16. Live in the questions, instead of spending all your time looking for the answers.
To be honest, I'm still working on this one. But this quote from Letters to a Young Poet is helping: "You are so young, so before all beginning, and I want to beg you, as much as I can... to be patient toward all that is unsolved in your heart and try to the love the questions themselves like locked rooms and books that are written in a very foreign tongue. Do not now seek the answers, which cannot be given you because you would not be able to live them. And the point is, to live everything. Live the questions now. Perhaps you will then, gradually, without noticing it, live along some distant say into the answer." (Letter 4)
17. Surround yourself with creativity.
In September of this year, I went to my first poetry slam.
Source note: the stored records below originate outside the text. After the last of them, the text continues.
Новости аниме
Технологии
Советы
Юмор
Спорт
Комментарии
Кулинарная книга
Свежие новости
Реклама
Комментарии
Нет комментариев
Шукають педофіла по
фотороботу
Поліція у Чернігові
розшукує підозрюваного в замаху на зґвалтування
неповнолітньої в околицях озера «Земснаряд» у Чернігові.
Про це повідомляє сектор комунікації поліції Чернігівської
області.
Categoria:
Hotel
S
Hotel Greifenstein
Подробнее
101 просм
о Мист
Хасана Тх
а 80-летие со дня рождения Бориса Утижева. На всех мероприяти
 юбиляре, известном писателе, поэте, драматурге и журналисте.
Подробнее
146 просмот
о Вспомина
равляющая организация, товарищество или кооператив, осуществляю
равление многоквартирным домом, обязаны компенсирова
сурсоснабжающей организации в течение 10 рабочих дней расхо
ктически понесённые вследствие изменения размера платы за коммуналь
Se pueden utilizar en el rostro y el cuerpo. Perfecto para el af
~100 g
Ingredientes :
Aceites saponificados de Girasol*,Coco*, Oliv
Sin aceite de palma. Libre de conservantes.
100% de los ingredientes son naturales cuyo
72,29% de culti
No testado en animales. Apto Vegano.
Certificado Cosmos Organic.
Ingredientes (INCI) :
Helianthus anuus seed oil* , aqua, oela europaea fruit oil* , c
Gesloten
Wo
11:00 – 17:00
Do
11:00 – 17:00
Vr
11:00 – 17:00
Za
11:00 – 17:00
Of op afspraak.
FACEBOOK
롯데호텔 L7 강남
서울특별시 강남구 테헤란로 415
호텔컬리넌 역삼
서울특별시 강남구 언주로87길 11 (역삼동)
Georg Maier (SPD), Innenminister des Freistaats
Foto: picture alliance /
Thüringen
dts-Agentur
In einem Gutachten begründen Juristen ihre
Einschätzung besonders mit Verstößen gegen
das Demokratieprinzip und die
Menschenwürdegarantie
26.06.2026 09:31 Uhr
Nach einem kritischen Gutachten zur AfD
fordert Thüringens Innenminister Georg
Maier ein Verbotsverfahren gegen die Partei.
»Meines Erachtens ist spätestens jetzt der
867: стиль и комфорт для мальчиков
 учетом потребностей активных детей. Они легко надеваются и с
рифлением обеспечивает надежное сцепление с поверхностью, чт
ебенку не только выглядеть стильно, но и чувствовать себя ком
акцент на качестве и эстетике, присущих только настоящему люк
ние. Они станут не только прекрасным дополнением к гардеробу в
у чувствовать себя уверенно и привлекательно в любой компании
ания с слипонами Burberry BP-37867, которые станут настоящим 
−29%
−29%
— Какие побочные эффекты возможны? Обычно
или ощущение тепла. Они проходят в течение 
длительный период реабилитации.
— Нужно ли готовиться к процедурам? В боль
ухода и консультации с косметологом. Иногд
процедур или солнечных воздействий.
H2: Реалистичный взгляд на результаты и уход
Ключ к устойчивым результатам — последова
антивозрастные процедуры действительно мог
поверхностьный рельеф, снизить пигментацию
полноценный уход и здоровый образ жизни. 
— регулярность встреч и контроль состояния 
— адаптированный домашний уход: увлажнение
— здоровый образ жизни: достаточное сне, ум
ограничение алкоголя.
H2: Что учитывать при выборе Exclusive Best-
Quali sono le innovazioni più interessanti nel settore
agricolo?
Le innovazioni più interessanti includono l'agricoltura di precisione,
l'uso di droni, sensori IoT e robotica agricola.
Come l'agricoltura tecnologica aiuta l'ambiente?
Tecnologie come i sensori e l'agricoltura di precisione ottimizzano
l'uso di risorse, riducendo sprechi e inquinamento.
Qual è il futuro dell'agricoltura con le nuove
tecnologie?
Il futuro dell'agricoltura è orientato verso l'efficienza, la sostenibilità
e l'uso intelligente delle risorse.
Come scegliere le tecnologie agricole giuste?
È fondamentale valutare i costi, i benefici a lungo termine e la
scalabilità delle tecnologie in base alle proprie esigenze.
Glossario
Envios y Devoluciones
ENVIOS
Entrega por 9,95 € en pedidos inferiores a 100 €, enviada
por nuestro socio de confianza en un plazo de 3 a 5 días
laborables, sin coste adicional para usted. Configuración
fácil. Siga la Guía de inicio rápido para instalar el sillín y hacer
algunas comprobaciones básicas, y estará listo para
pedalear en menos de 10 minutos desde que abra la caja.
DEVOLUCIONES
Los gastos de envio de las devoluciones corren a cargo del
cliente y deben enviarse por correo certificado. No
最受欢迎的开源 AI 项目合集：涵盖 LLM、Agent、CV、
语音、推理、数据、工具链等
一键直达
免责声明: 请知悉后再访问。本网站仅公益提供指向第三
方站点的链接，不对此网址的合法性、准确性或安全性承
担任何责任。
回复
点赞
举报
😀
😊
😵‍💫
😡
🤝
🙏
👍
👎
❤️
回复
I spent the next few days happier than I've been in a while simply because I was surrounded by creativity and smart, insightful people for about three hours. I loved every second of it, and it just reinforced how much I want to live a creative life, with creative people, doing creative things. It also taught me that in order to do that, I need to surround myself with creativity more.
Sixteen was a year where I was going up and up, and then crashed down before slowly starting back up. Seventeen, on the other hand, was far more balanced. It was a roller coster that went up, and then down, and then started over. Even so, I wouldn't trade the bad things for anything. After all, those moments are what gave me these seventeen lessons. Eighteen is looking to be a wonderful, busy, spectacular year filled with so many good things, and I'm very excited. To seventeen, I'm not sure if I'll miss you. You were the kind of year I needed, but not necessarily the one I wanted. Still, thank you. Thank you for the good things, and also for the bad things. Although I'm happy to leave you behind, I believe I will still look back on you fondly.